(EXTRACTED TEXT)

Figure 13. The estimate based on linear discriminant analysis for Summary of actual fault big data.

2.2. Jump Diffusion Process Model

We apply a stochastic differential equation model to manage the maintenance effort in the operational phase of OSS projects. In the past, our research group has been proposed the jump diffusion process model [9] [10]. First, we discuss the flexible jump diffusion process model. The jump diffusion process model has derived from the following stochastic differential equation with Brownian motion [11] [12]:

$\frac{\text{d}J\left(t\right)}{\text{d}t}=\left\{D\left(t\right)+\gamma g\left(t\right)\right\}\left\{p-J\left(t\right)\right\}\mathrm{.}$ (1)

The parameters of Equation (1) are as follows:

$J\left(t\right)$ : the cumulative maintenance effort expenditures up to operational time $t\left(t\ge 0\right)$ in the OSS development project, this takes on continuous real values.

$D\left(t\right)$ : the increase rate of maintenance effort at operational time t and a non-negative function,

$\gamma $ : a positive constant representing a magnitude of the irregular fluctuation,

$g\left(t\right)$ : a standardized Gaussian white noise,

p: the estimated amount of maintenance effort required until the end of operation.

We extend to the following stochastic differential equation of an Itô type [11]:

$\text{d}J\left(t\right)=\left\{D\left(t\right)-\frac{1}{2}{\gamma}^{2}\right\}\left\{p-J\left(t\right)\right\}\text{d}t+\gamma \left\{p-J\left(t\right)\right\}\text{d}\omega \left(t\right).$ (2)

Then, the parameter $\omega \left(t\right)$ is defined as

$\omega \left(t\right)$ : one-dimensional Wiener process which is formally defined as an integration of the white noise $g\left(t\right)$ with respect to time t.

Then, the jump term can be added to the stochastic differential equation models in order to incorporate the irregular state around the time t by various external factors in the operation phase of OSS project. Then, the jump-diffusion process [9] [10] [13] is given as

$\text{d}{J}_{j}\left(t\right)=\left\{D\left(t\right)-\frac{1}{2}{\gamma}^{2}\right\}\left\{p-J\left(t\right)\right\}\text{d}t+\gamma \left\{p-{J}_{j}\left(t\right)\right\}\text{d}\omega \left(t\right)+d\left\{{\displaystyle \underset{i=1}{\overset{{\nu}_{t}\left(\lambda \right)}{\sum}}}\left({\rho}_{i}-1\right)\right\}.$ (3)

${\nu}_{t}\left(\lambda \right)$ : a Poisson point process with parameter $\lambda $ at operation time t. The number of occurred jumps, and $\lambda $ the jump rate. ${\nu}_{t}\left(\lambda \right)$ and $\omega \left(t\right)$, and ${\rho}_{i}$ are assumed to be mutually independent.

${\rho}_{i}$ : i-th jump range.

By using Itô’s formula [11] [12], the solution of the former equation can be obtained as follows:

${J}_{je}\left(t\right)=p\left[1-\mathrm{exp}\left\{-qt-\gamma \omega \left(t\right)-{\displaystyle \underset{i=1}{\overset{{\nu}_{t}\left(\lambda \right)}{\sum}}}\mathrm{log}{\rho}_{i}\right\}\right],$ (4)

(End EXTRACTED TEXT)
(DATASET EXTRACT)

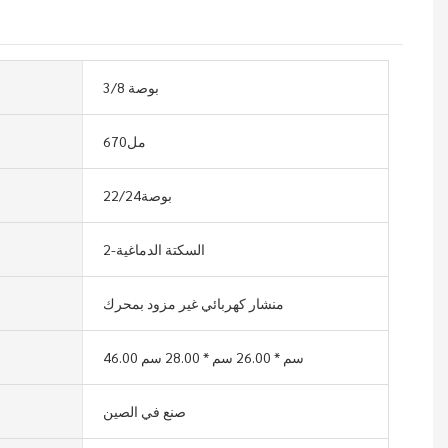
3/8 بوصة
مل670
بوصة22/24
2-السكتة الدماغية
منشار كهربائي غير مزود بمحرك
46.00 سم * 26.00 سم * 28.00 سم
صنع في الصين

(End DATASET EXTRACT)

--- STUDY QUESTIONS ---
**A)** Reproduce every line of text in the dataset records word for word, leaving the pictures out of your answer.
**B)** Take the excerpt on the jump diffusion process model further, picking up right after its final equation.
The excerpt on the jump diffusion process model and the dataset records are separate, unrelated material.

--- REPLIES ---
**A)**
3/8 بوصة
مل670
بوصة22/24
2-السكتة الدماغية
منشار كهربائي غير مزود بمحرك
46.00 سم * 26.00 سم * 28.00 سم
صنع في الصين

**B)**
${J}_{js}\left(t\right)=p\left[1-\left(1+qt\right)\mathrm{exp}\left\{-qt-\gamma \omega \left(t\right)-{\displaystyle \underset{i=1}{\overset{{\nu}_{t}\left(\lambda \right)}{\sum}}}\mathrm{log}{\rho}_{i}\right\}\right].$ (5)

Considering the effort expenditure phenomenon, we define the normal distribution function as Gaussian Jump-diffusion process in order to consider the characteristics of software effort-growth phenomena:

${\rho}_{i}\equiv {f}_{i}\left(x\right)=\frac{1}{\sqrt{2\pi}\tau}\mathrm{exp}\left[-\frac{{\left(x-\mu \right)}^{2}}{2{\tau}^{2}}\right].$ (6)

Then, we assume that the i-th jump range ${\rho}_{i}$ are approximately is estimated as the positive values in almost all cases, because the mean value μ keep a large value. The jump process is mutually independent from Wiener process in our model. Then, we will be able to estimate several parameters of jump term separated from ones of Wiener term.

In particular, we apply the mean and unbiased standard deviation obtained from the analysis results of contribution rate in section 2.1 to the parameters μ and τ included in ${\rho}_{i}$, i.e., the estimated mean is 0.6493, the estimated unbiased standard deviation 0.19294 in case of section 2.1.

3. Numerical Examples for Jump Diffusion Process Model

Based on section 2.1, we show several numerical examples for jump diffusion process model. Figure 14 and Figure 15 show the estimated sample path cumulative software effort and sample path of the required effort expense for exponential type model. In particular, the jump range, the number of occurred jumps, and the jump rate increase according to the operation procedures go on. On the other hand, Figure 16 and Figure 17 show the estimated sample path cumulative software effort and sample path of the required effort expense for S-shaped type model. From Figures 14-17, the S-shaped type model is optimistically estimated in comparison with the exponential type model, because the estimated sample path of the required effort expense for S-shaped type model is smaller than the exponential type model in Figure 15 and Figure 17, respectively.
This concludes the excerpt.